Talavera v. Arbit

In an action, inter alia, to recover damages for medical malpractice, the defendant Ehud Arbit appeals, as limited by his brief, from so much of an order of the Supreme Court, Richmond County (Aliotta, J.), dated March 10, 2004, as denied his motion to bifurcate or sever the trial of the plaintiffs cause of action against him alleging medical malpractice from the trial of the plaintiffs cause of action against the defendant Staten Island University Hospital alleging negligent hiring and retention, and the defendant Staten Island University Hospital separately appeals, as limited by its brief, from so much of the same order as denied its separate motion to dismiss the plaintiffs cause of action to recover damages for negligent hiring and retention as against it.

Ordered that the order is affirmed insofar as appealed from, with one bill of costs.

The Supreme Court providently exercised its discretion in denying the motion of the defendant Dr. Ehud Arbit to bifurcate or sever the malpractice cause of action from the cause of action alleging negligent hiring and retention in light of its determination to try the matter before two juries, thereby alleviating any potential prejudice to Dr. Arbit (see CPLR 603; Aikman v Atex, Inc., 224 AD2d 180 [1996]).

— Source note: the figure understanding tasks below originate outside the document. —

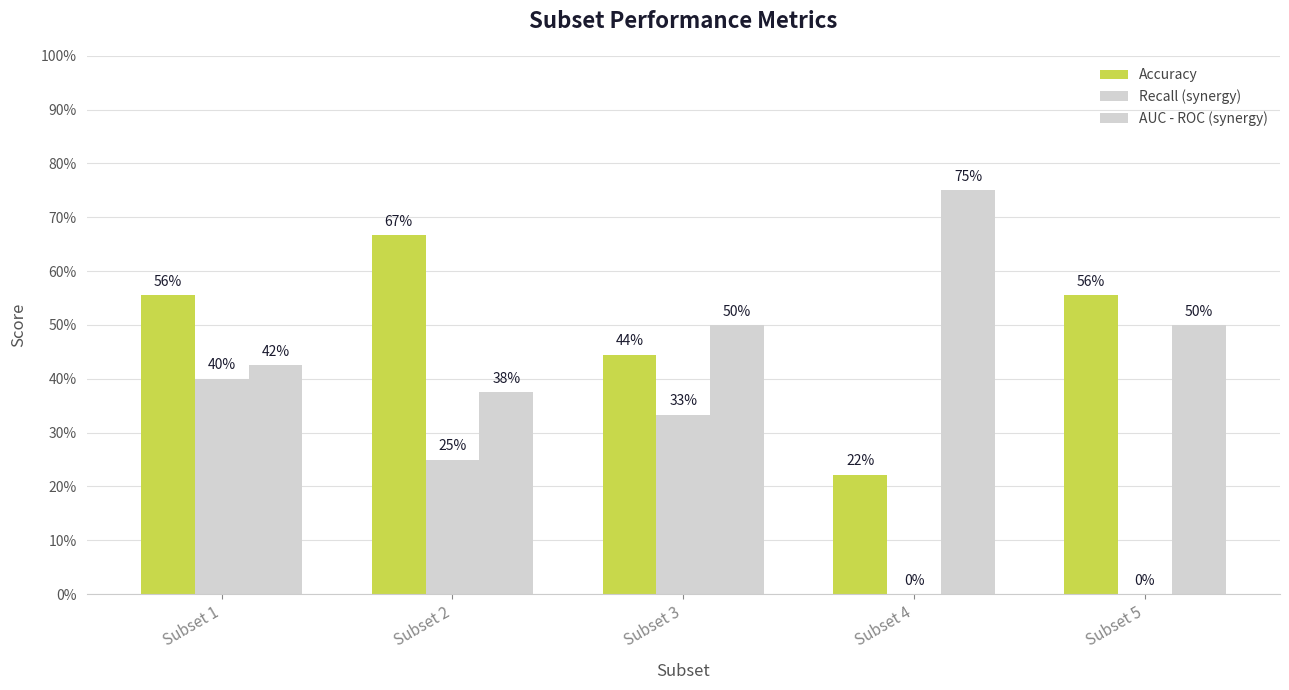

Which has a higher value, Subset 1 or Subset 3?

Subset 1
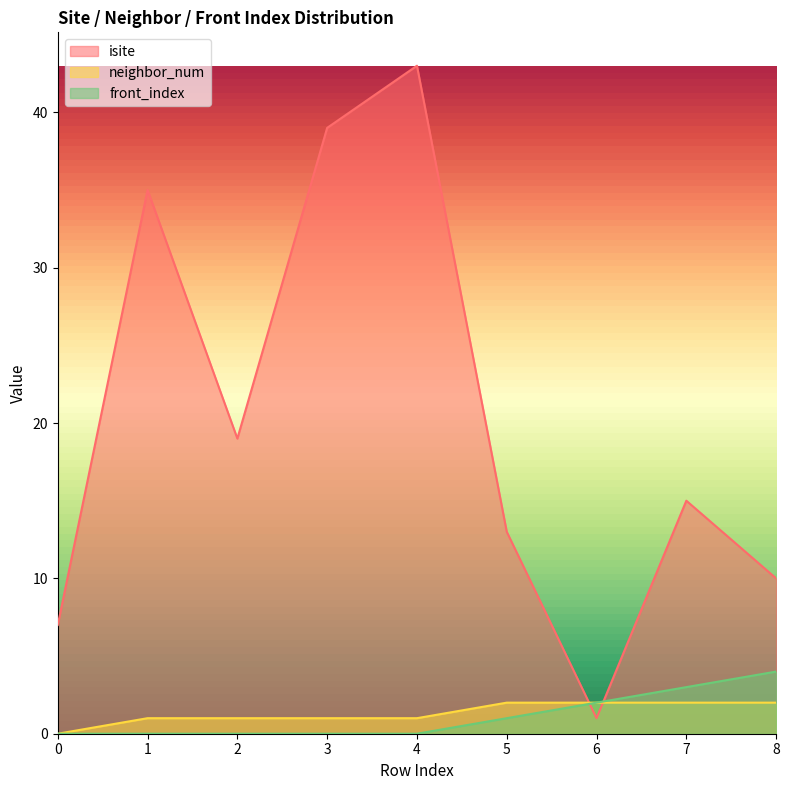

The front_index series shows 0 at 3. True or false?

True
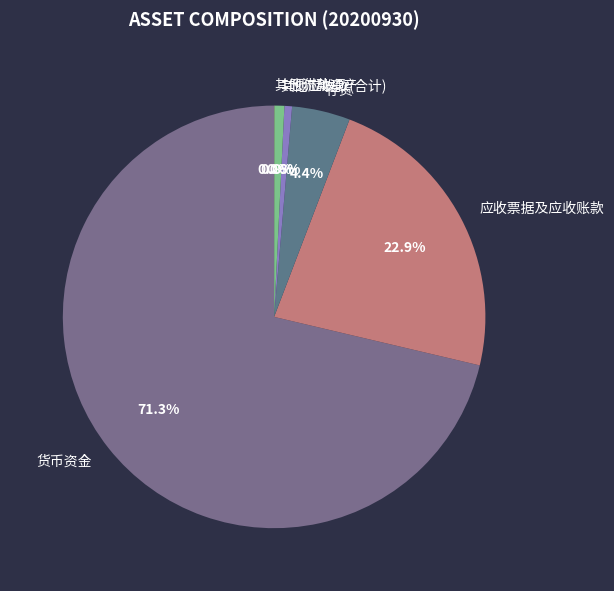

What percentage is the 其他应收款(合计) slice, to the nearest percent?

1%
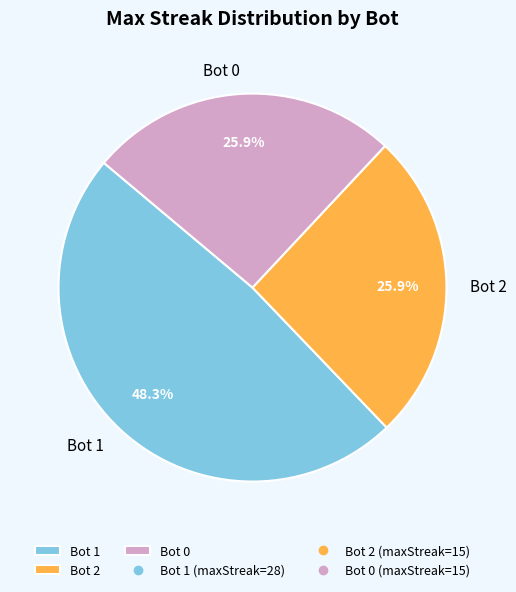

Is it true that Bot 1 is 48% of the pie?

True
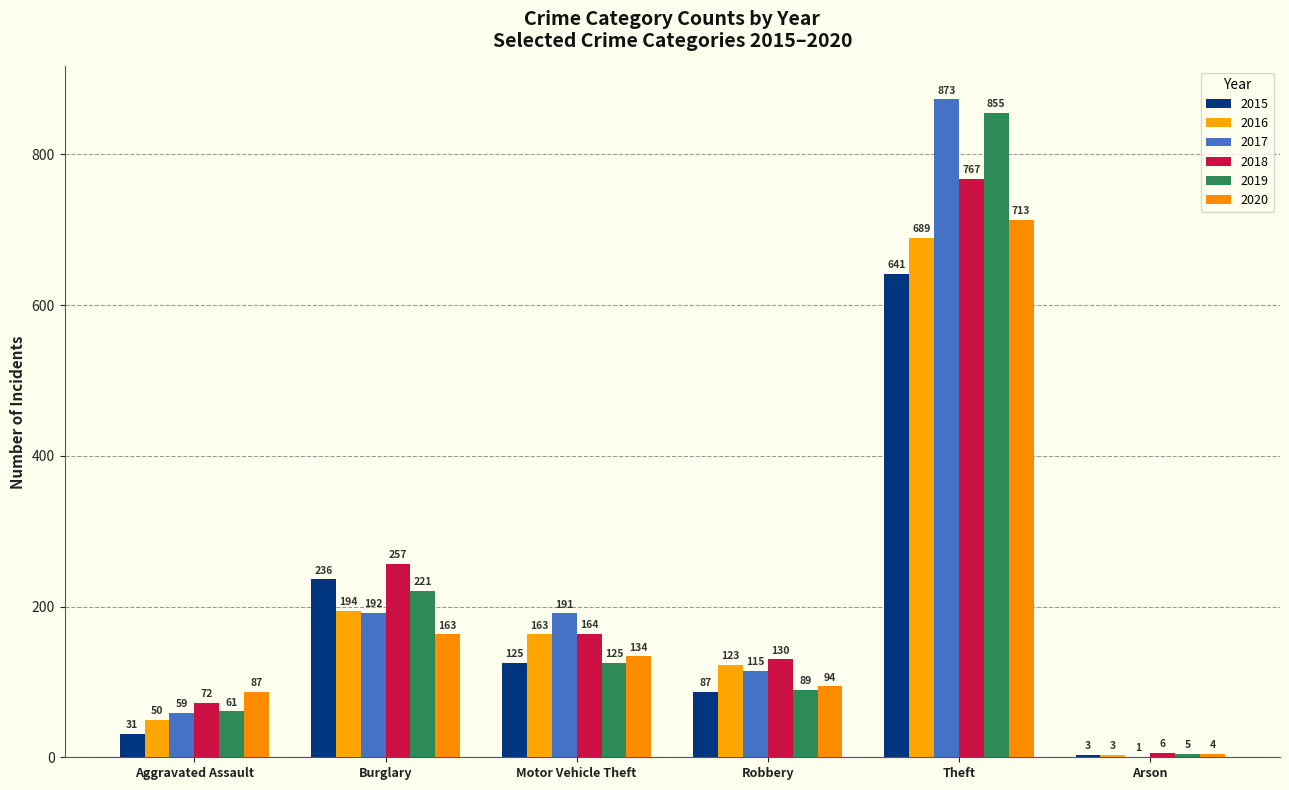

What is the maximum value shown in the chart?

873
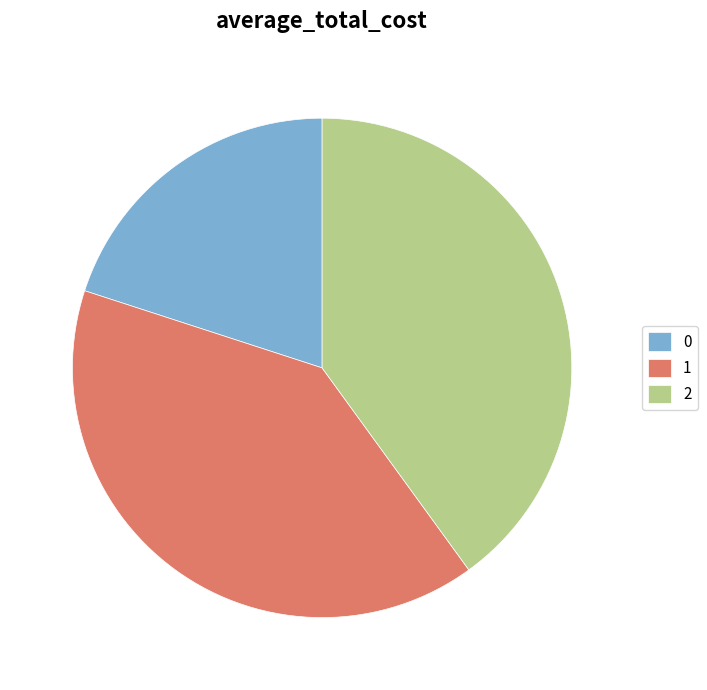

Is it true that 0 is 8% of the pie?

False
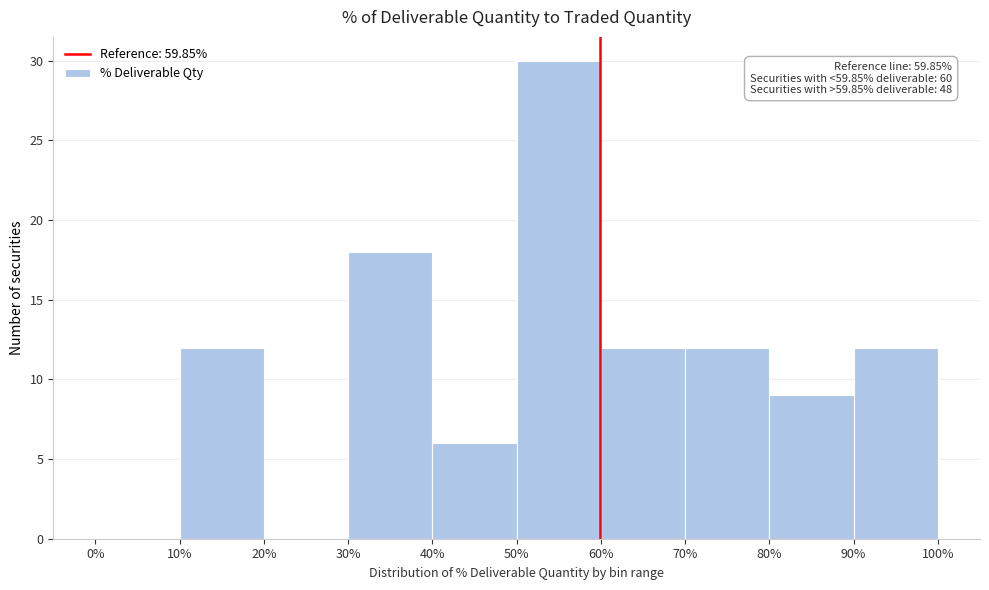

Over which range of the x-axis is the bar tallest?

50% to 60%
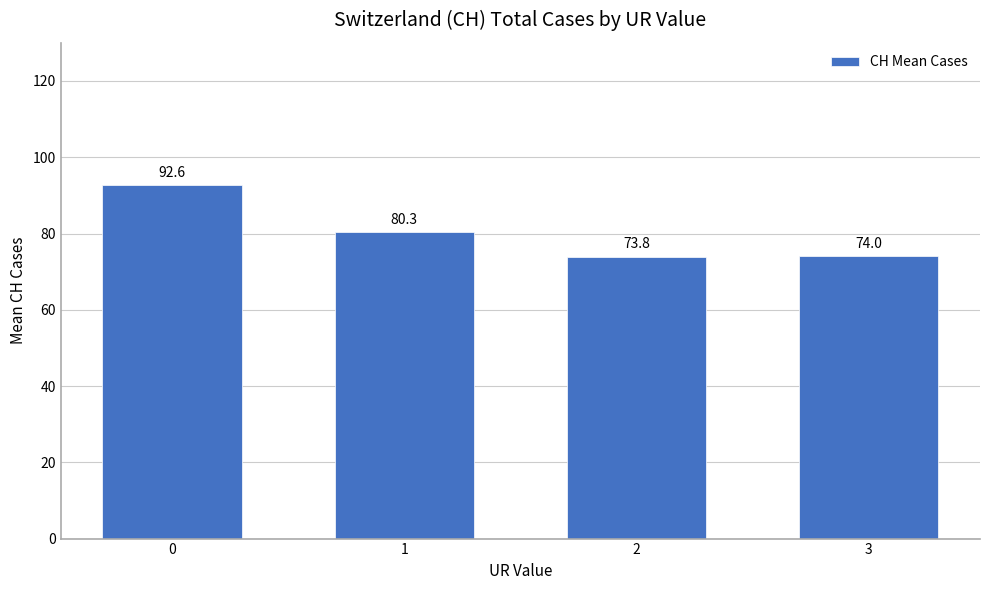

Reading left to right, transcribe all the data shown in this chart.

0=92.6	1=80.3	2=73.8	3=74.0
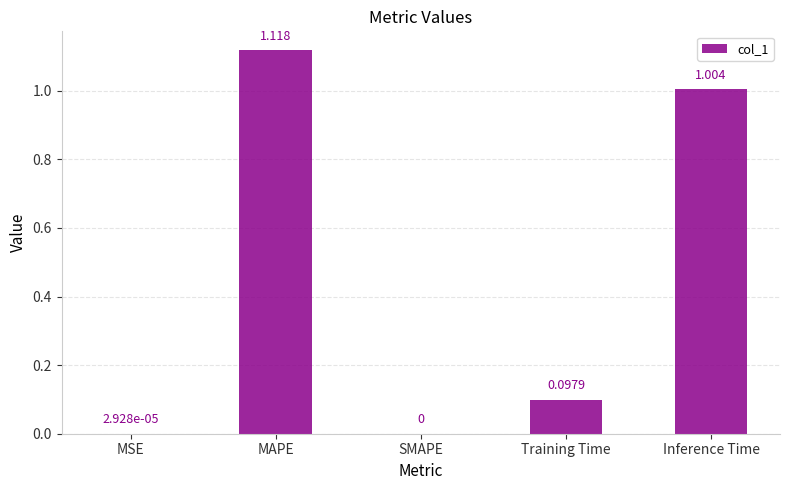

Between MSE and MAPE, which is larger?

MAPE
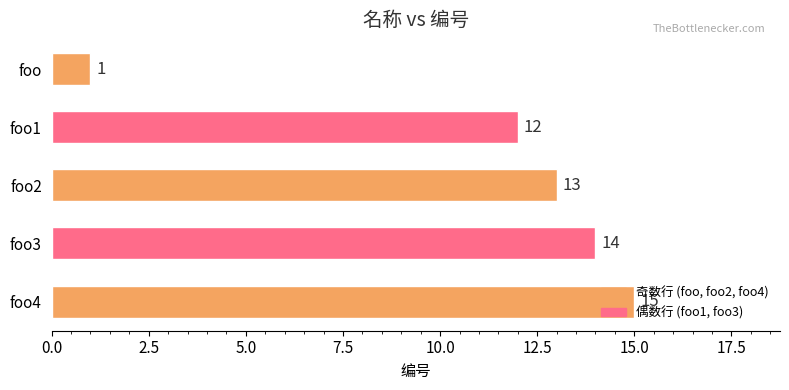

At which category does the chart reach its peak across all series?

foo4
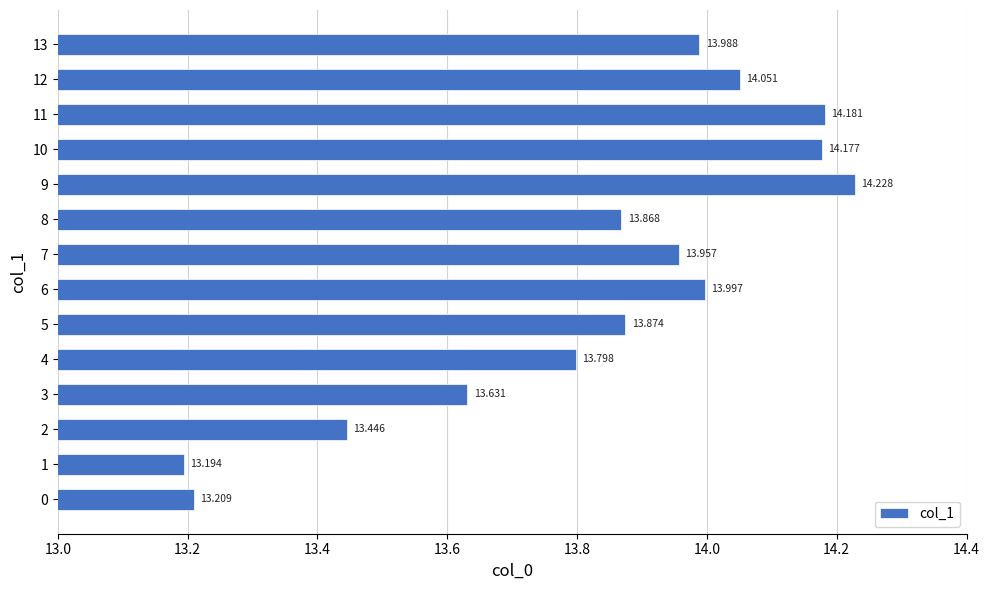

Rank the categories by value from highest to lowest.

9, 11, 10, 12, 6, 13, 7, 5, 8, 4, 3, 2, 0, 1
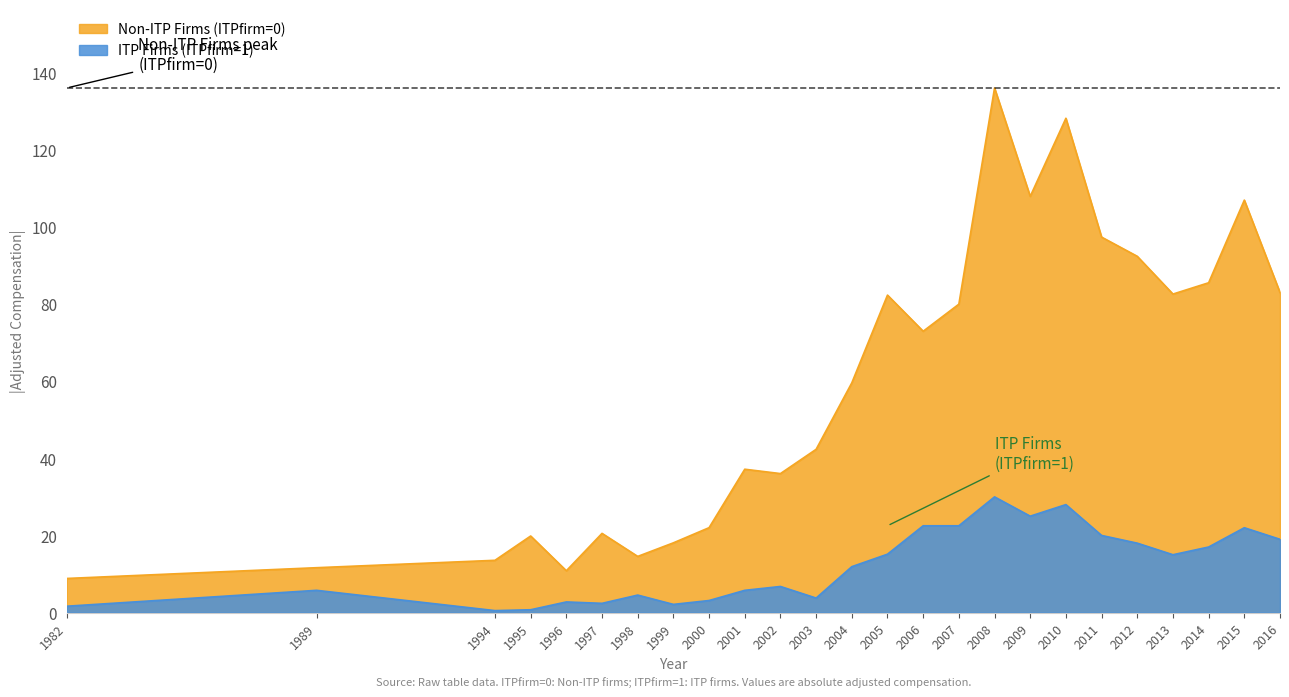

True or false: Non-ITP Firms (ITPfirm=0) and ITP Firms (ITPfirm=1) cross at least once.

False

Moreover, the Supreme Court properly denied the separate motion of the defendant Staten Island University Hospital (hereinafter the Hospital) to dismiss the cause of action alleging negligent hiring and retention. Generally, where an employee is acting within the scope of his or her employment, the employer is liable for the employee’s negligence under a theory of respondeat superior and no claim may proceed against the employer for negligent hiring, retention, supervision or training (see Watson v Strack, 5 AD3d 1067 [2004]; Weinberg v Guttman Breast & Diagnostic Inst., 254 AD2d 213 [1998]). However, an *739exception exists to this general principle where, as here, the injured plaintiff seeks punitive damages from the employer based on alleged gross negligence in the hiring or retention of the employee (see Watson v Strack, supra; Karoon v New York City Tr. Auth., 241 AD2d 323 [1997]). Accordingly, notwithstanding the Hospital’s concession that it would be vicariously liable for any negligence on the part of Dr. Arbit, the Supreme Court properly denied the Hospital’s motion to dismiss the cause of action alleging negligent hiring and retention.

The Hospital’s remaining contention is without merit. Prudenti, EJ., Adams, Rivera and Fisher, JJ., concur.